=== Exercise passage ===
An important pillar against climate change is the transformation of the energy sector to 100% renewable energy [1]. However, the energy sector is not the only contributor to climate change. Another critical problem is the consumption and depletion of resources and our linear economy, which is a cause of extensive carbon emissions [2,3]. The concept of how the linear economy works is often described as “take, make, waste” [4]. Resources are mined or extracted, then processed into products that are sold, used and usually disposed of after a few weeks or months [5].

Therefore, the need for sustainable and recyclable renewable energy systems is becoming increasingly important [6]. Technologies are needed that not only harness renewable energy but that can also be repaired, remanufactured and recycled [3]. One technology that has great potential in this area is dye-sensitized solar cells (DSSCs) [7]. They can be made from non-toxic material, and the production process is less energy-consuming compared to silicon-based photovoltaics (c-Si PV) [8,9,10,11]. They can also be used in areas with low light intensity, such as indoors or in the morning and evening hours [12]. This means they are well suited to complement existing renewable energy technologies and can be integrated into windows, facades or cars, even as transparent versions, and into Internet of Things devices [13,14]. In addition, DSSCs are easy to manufacture and insensitive to impurities, which facilitates industrial scale-up and enables manufacturing in rural areas [6,15].

The operating principle of a DSSC can briefly be described as follows: DSSCs consist of two glass plates coated with fluorine-doped tin oxide (FTO). The FTO layer makes one side of the glass plate conductive. The front electrode is additionally coated with a semiconductor, typically TiO₂. A dye can be incorporated into the porous TiO₂ layer. The counter electrode is coated with graphite or platinum in addition to the FTO layer. The front and counter electrodes are connected by an electrolyte. When light excites the dye, electrons are released from the dye and transported through the TiO₂ layer into an external circuit where the current can be used. The electrons enter the DSSC through the counter electrode and recombine with the acceptors of the electrolyte, reducing the electrolyte, which eventually leads to the reduction of the dye cation. The role of the graphite or platinum layer on the counter-electrode is that of a catalyst, allowing the electrons to make their way through the electrolyte to the TiO₂ layer and complete the circuit [16,17,18].

=== Problem set ===
A. From the passage on dye-sensitized solar cells, extract the words between "An important pillar" and "or months [5].", inclusive.
B. Write what comes next in the passage on dye-sensitized solar cells, starting after its final sentence.

=== Data to examine ===

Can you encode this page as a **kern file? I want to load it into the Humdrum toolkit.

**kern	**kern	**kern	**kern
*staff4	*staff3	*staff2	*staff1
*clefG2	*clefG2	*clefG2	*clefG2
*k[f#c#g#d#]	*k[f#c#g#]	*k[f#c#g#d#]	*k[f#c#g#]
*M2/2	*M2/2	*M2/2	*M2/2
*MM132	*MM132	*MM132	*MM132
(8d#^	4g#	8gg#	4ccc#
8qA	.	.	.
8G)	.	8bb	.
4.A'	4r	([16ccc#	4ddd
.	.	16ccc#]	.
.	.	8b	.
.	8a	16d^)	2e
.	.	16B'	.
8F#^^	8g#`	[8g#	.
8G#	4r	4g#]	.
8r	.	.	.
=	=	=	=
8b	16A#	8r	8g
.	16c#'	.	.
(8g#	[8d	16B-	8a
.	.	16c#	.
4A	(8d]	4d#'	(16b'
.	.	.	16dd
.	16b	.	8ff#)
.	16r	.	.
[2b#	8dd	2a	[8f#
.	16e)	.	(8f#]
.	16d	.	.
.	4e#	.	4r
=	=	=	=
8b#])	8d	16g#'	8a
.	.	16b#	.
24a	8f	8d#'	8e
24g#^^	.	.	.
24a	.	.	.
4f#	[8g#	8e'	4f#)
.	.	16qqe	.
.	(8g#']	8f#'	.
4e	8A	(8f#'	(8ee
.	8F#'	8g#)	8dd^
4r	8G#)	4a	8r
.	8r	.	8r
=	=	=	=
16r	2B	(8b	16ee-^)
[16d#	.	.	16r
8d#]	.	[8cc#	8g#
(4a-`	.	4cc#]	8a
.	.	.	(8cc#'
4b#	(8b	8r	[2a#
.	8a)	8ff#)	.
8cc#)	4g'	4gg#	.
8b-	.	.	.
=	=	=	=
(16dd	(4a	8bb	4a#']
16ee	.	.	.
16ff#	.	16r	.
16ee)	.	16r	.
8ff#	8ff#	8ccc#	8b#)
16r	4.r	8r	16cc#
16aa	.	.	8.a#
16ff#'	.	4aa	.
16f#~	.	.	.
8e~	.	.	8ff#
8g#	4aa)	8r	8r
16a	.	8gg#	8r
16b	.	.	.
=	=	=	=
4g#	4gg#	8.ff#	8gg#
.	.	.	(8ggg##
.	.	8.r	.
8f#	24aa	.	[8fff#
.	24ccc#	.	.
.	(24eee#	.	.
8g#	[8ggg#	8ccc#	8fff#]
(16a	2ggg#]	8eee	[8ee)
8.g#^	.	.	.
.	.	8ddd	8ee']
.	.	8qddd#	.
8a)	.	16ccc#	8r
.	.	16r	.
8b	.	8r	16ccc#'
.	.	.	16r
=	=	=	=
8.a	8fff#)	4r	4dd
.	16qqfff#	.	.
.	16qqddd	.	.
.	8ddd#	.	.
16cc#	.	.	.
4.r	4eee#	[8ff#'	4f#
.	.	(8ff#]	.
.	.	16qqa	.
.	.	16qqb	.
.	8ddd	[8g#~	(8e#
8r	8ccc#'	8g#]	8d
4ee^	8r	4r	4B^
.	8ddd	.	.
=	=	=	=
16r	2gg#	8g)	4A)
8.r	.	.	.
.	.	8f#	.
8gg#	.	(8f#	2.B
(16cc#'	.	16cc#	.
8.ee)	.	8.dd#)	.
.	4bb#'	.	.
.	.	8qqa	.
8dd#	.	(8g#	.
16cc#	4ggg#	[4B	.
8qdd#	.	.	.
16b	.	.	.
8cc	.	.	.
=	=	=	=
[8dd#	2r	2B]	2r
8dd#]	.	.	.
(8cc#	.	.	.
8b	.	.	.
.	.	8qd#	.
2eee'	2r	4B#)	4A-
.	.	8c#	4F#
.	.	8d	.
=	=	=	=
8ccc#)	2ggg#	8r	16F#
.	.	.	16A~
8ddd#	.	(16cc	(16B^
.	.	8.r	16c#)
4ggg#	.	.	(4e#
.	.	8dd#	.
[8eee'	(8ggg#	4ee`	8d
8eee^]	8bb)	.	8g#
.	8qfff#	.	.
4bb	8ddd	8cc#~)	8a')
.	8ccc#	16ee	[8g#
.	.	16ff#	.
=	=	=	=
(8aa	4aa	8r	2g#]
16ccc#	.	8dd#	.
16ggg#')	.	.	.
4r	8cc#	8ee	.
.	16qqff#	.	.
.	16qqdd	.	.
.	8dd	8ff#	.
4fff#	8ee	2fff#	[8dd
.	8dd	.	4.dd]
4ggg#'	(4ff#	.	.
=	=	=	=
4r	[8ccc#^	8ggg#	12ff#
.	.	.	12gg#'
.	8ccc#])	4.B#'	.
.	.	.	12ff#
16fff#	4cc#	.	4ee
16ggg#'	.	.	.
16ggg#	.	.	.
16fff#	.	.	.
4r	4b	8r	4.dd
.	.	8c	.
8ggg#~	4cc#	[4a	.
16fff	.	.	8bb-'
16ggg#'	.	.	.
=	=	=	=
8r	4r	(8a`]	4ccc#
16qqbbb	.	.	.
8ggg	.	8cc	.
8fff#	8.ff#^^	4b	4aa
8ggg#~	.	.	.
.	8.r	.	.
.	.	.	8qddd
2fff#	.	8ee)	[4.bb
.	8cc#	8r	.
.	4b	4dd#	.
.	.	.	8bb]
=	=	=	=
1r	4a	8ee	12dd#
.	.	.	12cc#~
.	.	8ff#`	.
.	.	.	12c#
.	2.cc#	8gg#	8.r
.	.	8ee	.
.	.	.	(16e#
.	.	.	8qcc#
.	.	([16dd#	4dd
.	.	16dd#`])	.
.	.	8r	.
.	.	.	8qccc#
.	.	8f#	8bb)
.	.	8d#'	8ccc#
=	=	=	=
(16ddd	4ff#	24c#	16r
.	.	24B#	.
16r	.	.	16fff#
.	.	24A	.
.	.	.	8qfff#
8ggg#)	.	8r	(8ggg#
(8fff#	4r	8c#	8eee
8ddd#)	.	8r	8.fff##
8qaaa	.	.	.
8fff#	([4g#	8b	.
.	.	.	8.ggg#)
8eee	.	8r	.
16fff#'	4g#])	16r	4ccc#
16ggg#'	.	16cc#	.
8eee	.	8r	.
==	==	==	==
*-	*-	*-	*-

=== Results of the tasks ===
A.
An important pillar against climate change is the transformation of the energy sector to 100% renewable energy [1]. However, the energy sector is not the only contributor to climate change. Another critical problem is the consumption and depletion of resources and our linear economy, which is a cause of extensive carbon emissions [2,3]. The concept of how the linear economy works is often described as “take, make, waste” [4]. Resources are mined or extracted, then processed into products that are sold, used and usually disposed of after a few weeks or months [5].

B.
So far, DSSCs are not ready for mass production, and industrial scale-up depends on further improvement of DSSC efficiency and long-term stability. The highest efficiencies for DSSCs are achieved by using toxic or scarce materials such as silver, cobalt, platinum and ruthenium dyes [13,19]. This type of DSSC achieves efficiencies of over 14% in laboratory tests [15]. In ambient light, Freitag et al. achieved a power conversion efficiency (PCE) of 28.9% [20]. DSSCs, based on non-toxic and abundant components, usually use plant dyes such as carotenoids, chlorophylls or anthocyanins [21,22]. The efficiency of such DSSCs is usually less than 1% [23,24,25]. Innovations in DSSC research are also likely to rely on organic dyes, not just natural dyes. However, organic dyes can be toxic and thus dangerous for the environment [26,27]. This could make a recycling process more complicated. Some natural dyes require solvents and energy for the purification process, similar to ruthenium dyes [28]. Organic or natural dyes for DSSC applications should be developed following the twelve principles of Green Chemistry [13,29].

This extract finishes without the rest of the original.